I suspect that Kohoutek refers to the comet that passed Earth in 1973 and won't be back for 75,000 years: "Like Kohoutek you were gone." But I prefer to imagine Kohoutek as a large creature roaming the woods. Or rather, he once roamed the woods but was lost long ago. And we miss him. Even though he was mysterious and aloof—no, because he was mysterious and aloof. If anyone has any better ideas, please get in touch. Anyway, I listened to this one a lot while working on the book, and it made me feel happy and cool, and it has the startling, wonderful line, "Fever built a bridge."
"Historie" by Empedocles
I first got into this band when they were doing a kind of funk-drone thing, really fuzzy guitars and Nikki Foell singing a few lines over and over through songs that ran to eight or nine minutes, until the words stopped sounding like words at all.
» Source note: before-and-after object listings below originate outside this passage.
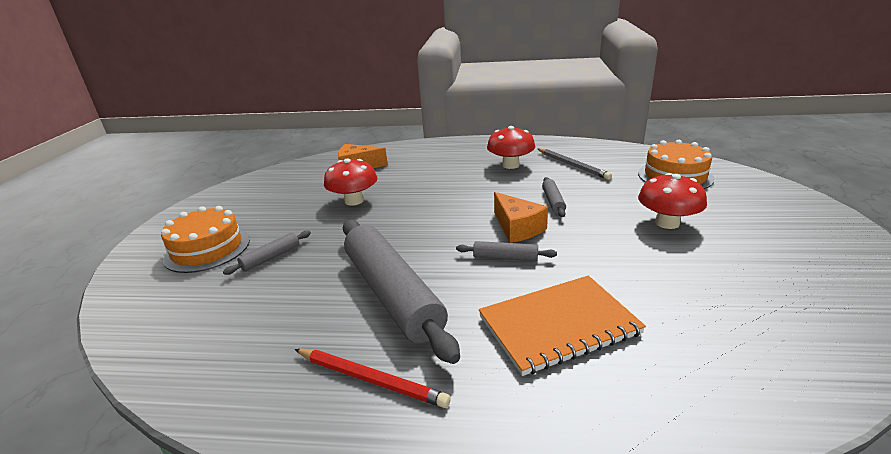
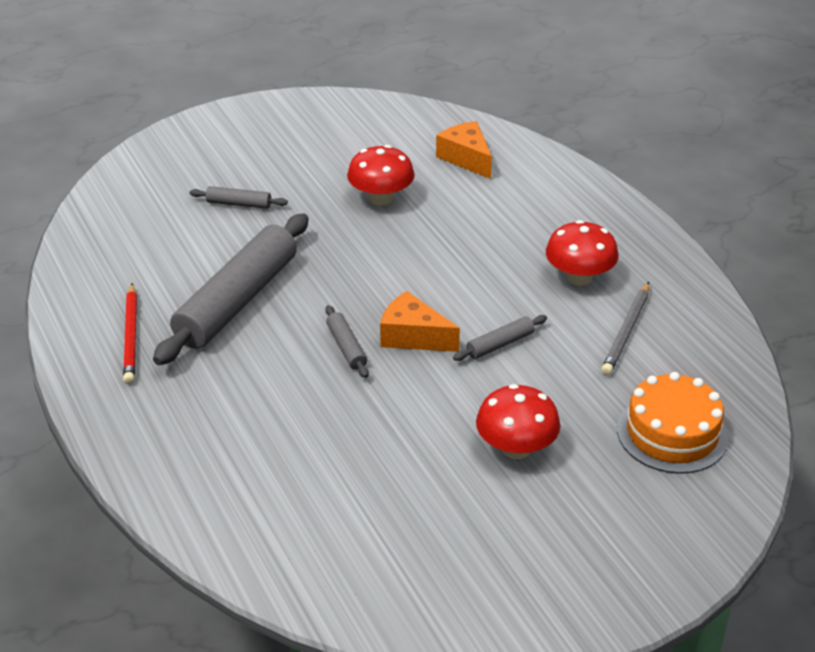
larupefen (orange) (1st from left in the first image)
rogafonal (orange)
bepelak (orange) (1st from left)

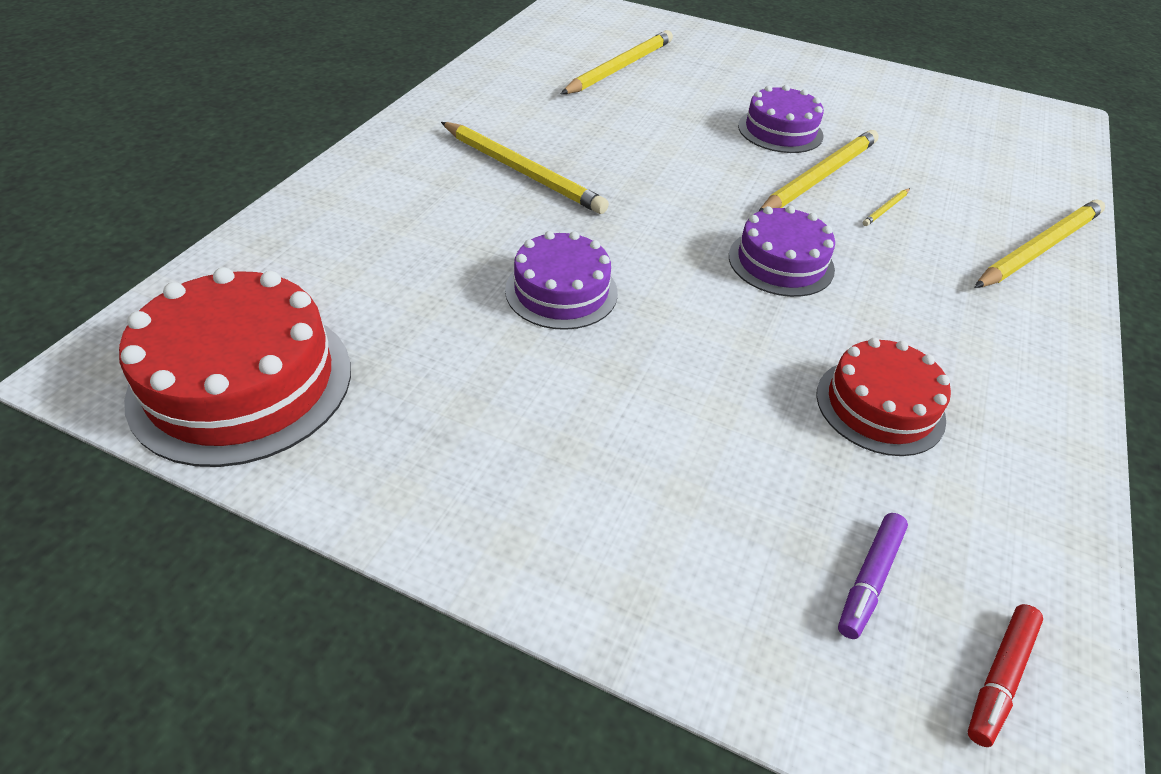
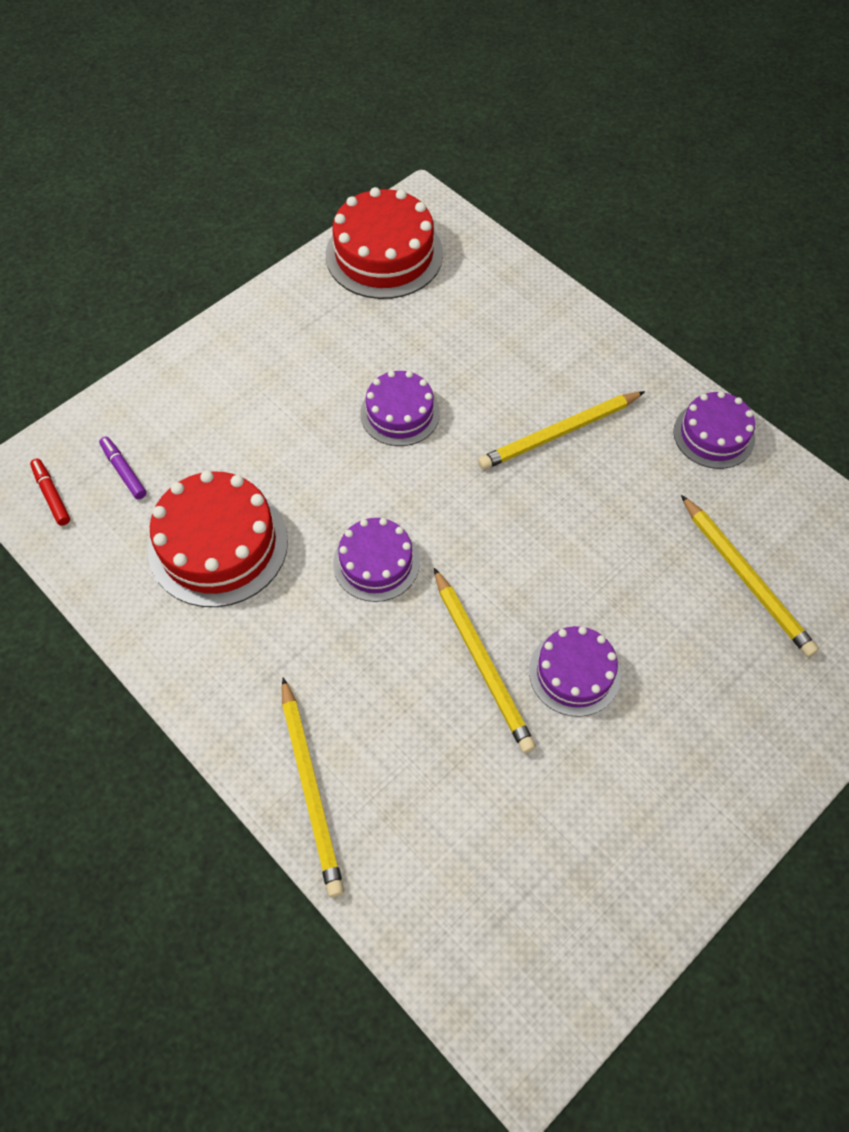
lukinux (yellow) (4th from left in the first image)
larupefen (purple) (4th from left)
larupefen (red) (1st from left)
I remember hanging out with my then-girlfriend in Las Vegas, turning out the lights and lying beside one another on the floor, staring up at the ceiling, only our heads touching, listening to Foell sing, "Babe your love's got me retarded / the way Heloise was Abelarded." I was already way too old to be doing stuff like that, but discovering this band made me feel very young.
"C Is the Heavenly Option" by Heavenly
The teachers at Roaring Orchards are too disorganized and distracted to ever give exams or tests, but I think if they did, the tests would all be multiple choice, like this song. But that's honestly just a stretch to include this really fun song on my mix.